PrimerStation: a highly specific multiplex genomic PCR primer design server for the human genome

Abstract

PrimerStation (http://ps.cb.k.u-tokyo.ac.jp) is a web service that calculates primer sets guaranteeing high specificity against the entire human genome. To achieve high accuracy, we used the hybridization ratio of primers in liquid solution. Calculating the status of sequence hybridization in terms of the stringent hybridization ratio is computationally costly, and no web service checks the entire human genome and returns a highly specific primer set calculated using a precise physicochemical model. To shorten the response time, we precomputed candidates for specific primers using a massively parallel computer with 100 CPUs (SunFire 15 K) about 3 months in advance. This enables PrimerStation to search and output qualified primers interactively. PrimerStation can select highly specific primers suitable for multiplex PCR by seeking a wider temperature range that minimizes the possibility of cross-reaction. It also allows users to add heuristic rules to the primer design, e.g. the exclusion of single nucleotide polymorphisms (SNPs) in primers, the avoidance of poly(A) and CA-repeats in the PCR products, and the elimination of defective primers using the secondary structure prediction. We performed several tests to verify the PCR amplification of randomly selected primers for ChrX, and we confirmed that the primers amplify specific PCR products perfectly.

Figure 1

The relationship between the hybridization ratio and temperature. The horizontal axis denotes the temperature and the vertical axis the hybridization ratio. The red line depicts the hybridization ratio of the primer to the target sequence. The black lines show the hybridization ratio of the primer to the off-target sequences. The primer and target sequences are TCGCCAGGAAGTAACTGGGAGCAG and the off-target sequences are (a) CAGCTCCCAGTTACTCCCAGGCTG, (b) CTGCCCCCAGTTCCCTCCTGGAGG, (c) CTGCTCCCAGTTATTTCCTGGTGG, and (d) TGGGCAGGGAGGTACTGGGAGCAG. The blue region indicates the executable temperatures at which the hybridization ratio exceeds 0.99 to the target sequence and the hybridization ratios to the off-targets are no more than 0.05.

Figure 2

Multiplex genomic PCR. Lanes b–q are the electrophoresis results of multiplex genomic PCR on the human ChrX. Ten primers were used, and the multiplicity of primers for each result is (b–k) 1, (l–n) 3, (o and p) 5 and (q) 10. Primers were mixed before PCR amplification. The bands in lanes a and r are ladder markers. Observe that the designed primers amplified a single target sequence from the human genome, and that primers b–k amplified highly specific bands.

Figure 3

Flowchart of multiplex primer design using PrimerStation. (A) Input arbitrary gene IDs that represent target genomic sequence positions. Subsequently, provide primer conditions, such as the product size range, the minimum product size differences, and the avoidance of known SNPs, and (A)_n or (CA)_n repeats.
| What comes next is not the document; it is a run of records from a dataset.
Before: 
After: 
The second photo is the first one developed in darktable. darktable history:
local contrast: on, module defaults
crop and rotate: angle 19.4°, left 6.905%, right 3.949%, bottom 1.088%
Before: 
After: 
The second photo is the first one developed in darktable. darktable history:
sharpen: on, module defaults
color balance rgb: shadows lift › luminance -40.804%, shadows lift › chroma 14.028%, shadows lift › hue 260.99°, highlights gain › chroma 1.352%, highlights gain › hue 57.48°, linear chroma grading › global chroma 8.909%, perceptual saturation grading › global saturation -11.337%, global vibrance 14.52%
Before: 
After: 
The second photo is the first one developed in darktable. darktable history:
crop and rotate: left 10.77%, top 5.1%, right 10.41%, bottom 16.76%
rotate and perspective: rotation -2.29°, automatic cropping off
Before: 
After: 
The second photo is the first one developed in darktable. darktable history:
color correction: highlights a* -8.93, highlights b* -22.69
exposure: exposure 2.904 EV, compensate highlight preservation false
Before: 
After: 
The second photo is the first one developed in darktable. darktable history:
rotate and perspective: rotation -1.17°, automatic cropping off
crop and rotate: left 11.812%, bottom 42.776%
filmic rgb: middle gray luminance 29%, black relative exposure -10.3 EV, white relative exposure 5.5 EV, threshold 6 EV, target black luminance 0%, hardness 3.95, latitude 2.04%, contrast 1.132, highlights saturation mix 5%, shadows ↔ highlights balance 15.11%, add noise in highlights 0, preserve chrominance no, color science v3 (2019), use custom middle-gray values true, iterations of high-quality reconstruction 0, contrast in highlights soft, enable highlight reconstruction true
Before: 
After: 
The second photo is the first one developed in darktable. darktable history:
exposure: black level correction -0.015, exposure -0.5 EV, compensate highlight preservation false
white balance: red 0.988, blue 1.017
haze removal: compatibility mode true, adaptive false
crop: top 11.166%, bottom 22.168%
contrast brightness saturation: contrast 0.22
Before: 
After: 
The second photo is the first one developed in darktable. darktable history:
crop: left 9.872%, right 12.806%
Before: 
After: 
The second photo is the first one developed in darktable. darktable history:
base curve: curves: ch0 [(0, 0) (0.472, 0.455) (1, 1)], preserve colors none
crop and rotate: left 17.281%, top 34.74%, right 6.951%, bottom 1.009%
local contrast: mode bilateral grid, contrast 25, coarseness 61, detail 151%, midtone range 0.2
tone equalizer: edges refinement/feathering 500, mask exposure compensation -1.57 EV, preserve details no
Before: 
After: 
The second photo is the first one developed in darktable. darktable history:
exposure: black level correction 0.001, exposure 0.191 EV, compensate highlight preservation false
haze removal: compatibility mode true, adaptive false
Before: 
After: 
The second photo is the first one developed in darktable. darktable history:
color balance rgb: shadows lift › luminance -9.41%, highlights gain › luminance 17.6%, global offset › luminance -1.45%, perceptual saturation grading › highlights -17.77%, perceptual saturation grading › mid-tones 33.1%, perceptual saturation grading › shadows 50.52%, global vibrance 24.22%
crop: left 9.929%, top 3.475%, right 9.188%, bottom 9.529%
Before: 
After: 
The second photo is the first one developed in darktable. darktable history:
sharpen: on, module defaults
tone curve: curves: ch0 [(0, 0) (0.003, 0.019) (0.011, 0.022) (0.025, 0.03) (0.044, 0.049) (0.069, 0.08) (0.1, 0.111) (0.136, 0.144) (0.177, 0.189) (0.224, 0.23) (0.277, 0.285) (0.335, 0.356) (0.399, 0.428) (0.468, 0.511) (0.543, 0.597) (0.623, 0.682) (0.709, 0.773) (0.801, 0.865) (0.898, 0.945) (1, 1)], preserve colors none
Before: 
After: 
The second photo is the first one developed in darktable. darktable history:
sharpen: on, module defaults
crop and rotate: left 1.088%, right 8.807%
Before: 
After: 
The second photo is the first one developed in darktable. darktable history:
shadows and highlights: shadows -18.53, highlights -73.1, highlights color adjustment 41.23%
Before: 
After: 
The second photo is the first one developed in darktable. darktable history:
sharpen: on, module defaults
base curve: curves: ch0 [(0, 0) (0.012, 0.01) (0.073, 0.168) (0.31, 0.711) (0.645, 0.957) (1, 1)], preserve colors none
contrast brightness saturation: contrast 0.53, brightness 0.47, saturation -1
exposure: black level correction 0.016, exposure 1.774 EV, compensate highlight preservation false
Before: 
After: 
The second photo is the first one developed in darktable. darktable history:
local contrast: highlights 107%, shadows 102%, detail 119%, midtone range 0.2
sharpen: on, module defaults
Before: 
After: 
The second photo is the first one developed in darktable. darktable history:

The cation concentration and primer concentration are also adjustable. (B) The result of multiplex PCR primer design. The upper area shows primer information including GeneID, the target chromosome and position, forward and reverse primer sequences, the product size, melting temperatures of forward and reverse primers, second maximum hybridization ratio, minimum executable temperature and free energy changes for the most stable secondary structures of the primers. The lower area shows product information. The product that would be amplified by the designed primer is highlighted in black, and the surrounding sequences are colored gray.